Wind swell: a group of short-period ocean waves created by local winds | Photo: Shutterstock

A wind swell is a group of short-period ocean waves created by local winds or winds blowing close to shore.

The phenomenon occurs at around one hundred miles of distance or less from the shoreline. The waves of a wind swell appear closer together compared with the long-period waves of a groundswell.

Wind swell waves tend to be slow and steep, breaking in deeper water and further out the back.

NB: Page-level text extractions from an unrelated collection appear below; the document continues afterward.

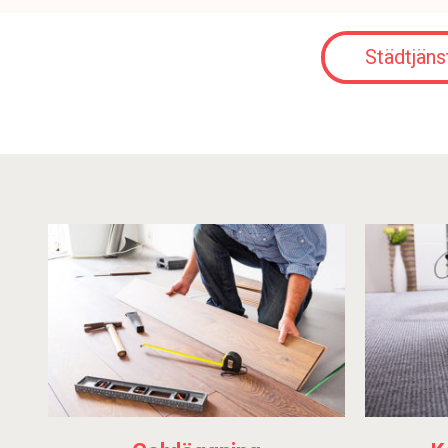
Städtjäns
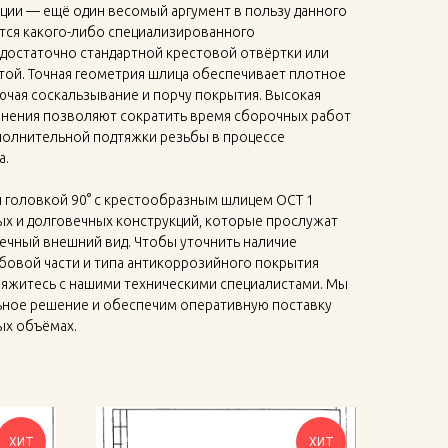
ции — ещё один весомый аргумент в пользу данного
ется какого-либо специализированного
 достаточно стандартной крестовой отвёртки или
той. Точная геометрия шлица обеспечивает плотное
ючая соскальзывание и порчу покрытия. Высокая
инения позволяют сократить время сборочных работ
ополнительной подтяжки резьбы в процессе
а.
й головкой 90° с крестообразным шлицем ОСТ 1
ых и долговечных конструкций, которые прослужат
речный внешний вид. Чтобы уточнить наличие
бовой части и типа антикоррозийного покрытия
вяжитесь с нашими техническими специалистами. Мы
ное решение и обеспечим оперативную поставку
ых объёмах.
ХИТ
ХИТ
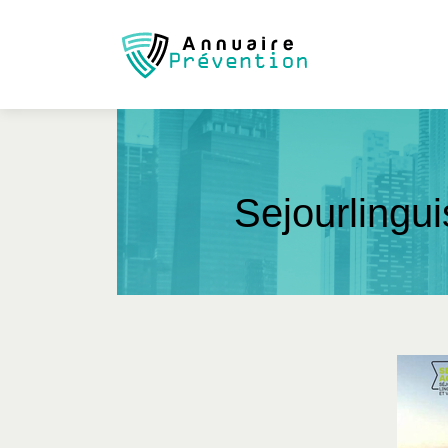
Sejour­lingui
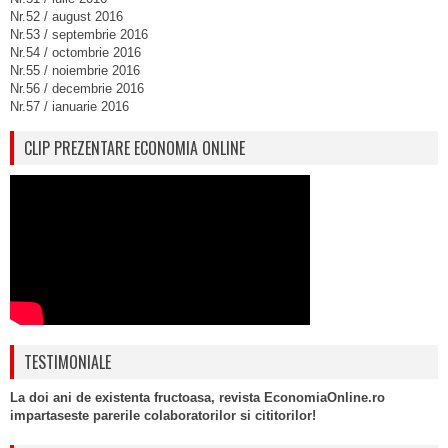
Nr.52 / august 2016
Nr.53 / septembrie 2016
Nr.54 / octombrie 2016
Nr.55 / noiembrie 2016
Nr.56 / decembrie 2016
Nr.57 / ianuarie 2016
CLIP PREZENTARE ECONOMIA ONLINE
TESTIMONIALE
La doi ani de existenta fructoasa, revista EconomiaOnline.ro
impartaseste parerile colaboratorilor si cititorilor!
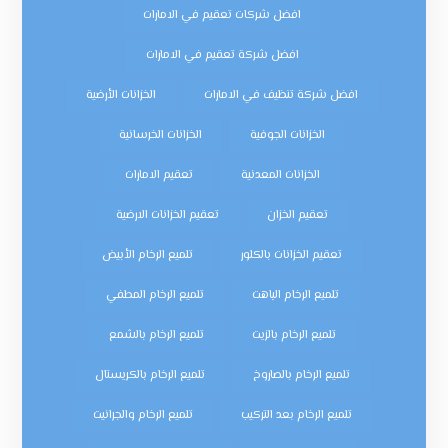
افضل شركات تعقيم في الامارات
افضل شركة تعقيم في الامارات
افضل شركة تنظيف في الامارات
الخزانات الأرضية
الخزانات الجوفية
الخزانات الخرسانية
الخزانات المعدنية
تعقيم الامارات
تعقيم الخزان
تعقيم الخزانات الارضية
تعقيم الخزانات بالكلور
تلميع الرخام الأبيض
تلميع الرخام الباهت
تلميع الرخام المطفي
تلميع الرخام بالزيت
تلميع الرخام بالشمع
تلميع الرخام بالصاروخ
تلميع الرخام بالكريستال
تلميع الرخام بعد التركيب
تلميع الرخام والجرانيت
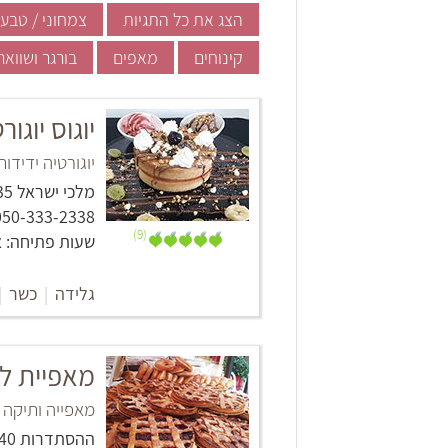
הצג את כל התגיות
צמחוני / טבעו
קינוחים
מאפים
בורגר ושווא
יוגוס יוגור
יוגורטיה ידידו
מלכי ישראל 35, אשקלון
050-333-2338‏
(9)
שעות פתיחה: א'-ה' 11:00 - 23:00, ו' 11:00 - 17:00
גלידה
|
כשר
|
מאפיית ל
מאפייה ותיקה 
ההסתדרות 40, קניון לב, אשקלון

Nevertheless, these waves form relatively close to shore.

Generally, waves generated by local winds tend to be spilling waves.

The only thing a wind swell has in common with a groundswell is that, in both cases, wind transfers energy into the water - the fetch - to produce waves.

In most cases, close-proximity wind swells are not suitable for surfing. They produce choppy, mushy, unstable waves and often arrive with onshore winds.

Because they have not traveled enough distance to clean up, wind swells create low-energy waves.

Wind swell: shot-period waves are not always good for surfing | Photo: Shutterstock

The Importance of the Wave Period

From a wave period perspective, wind swells, and groundswells are on the opposite side of the spectrum.

You can quickly detect a wind swell hitting your home break when you look at the charts, and they indicate a wave period of less than 10 seconds.

On the other hand, when the surf forecast predicts a swell interval of between 10 and 20 seconds, then a groundswell is about to land at your favorite surf spot.

Wind swells may be strong and offer big waves but are frequently short-lived.

And, because the waves they deliver were generated close to the place where they'll break, the quality of the surf will rarely be satisfactory.

Interestingly, the bathymetry of the ocean floor is felt greatly by ground swells.

As a result, long-period waves will behave differently from spot to spot along the coastline, whereas a wind swell will produce more uniform waves across the region.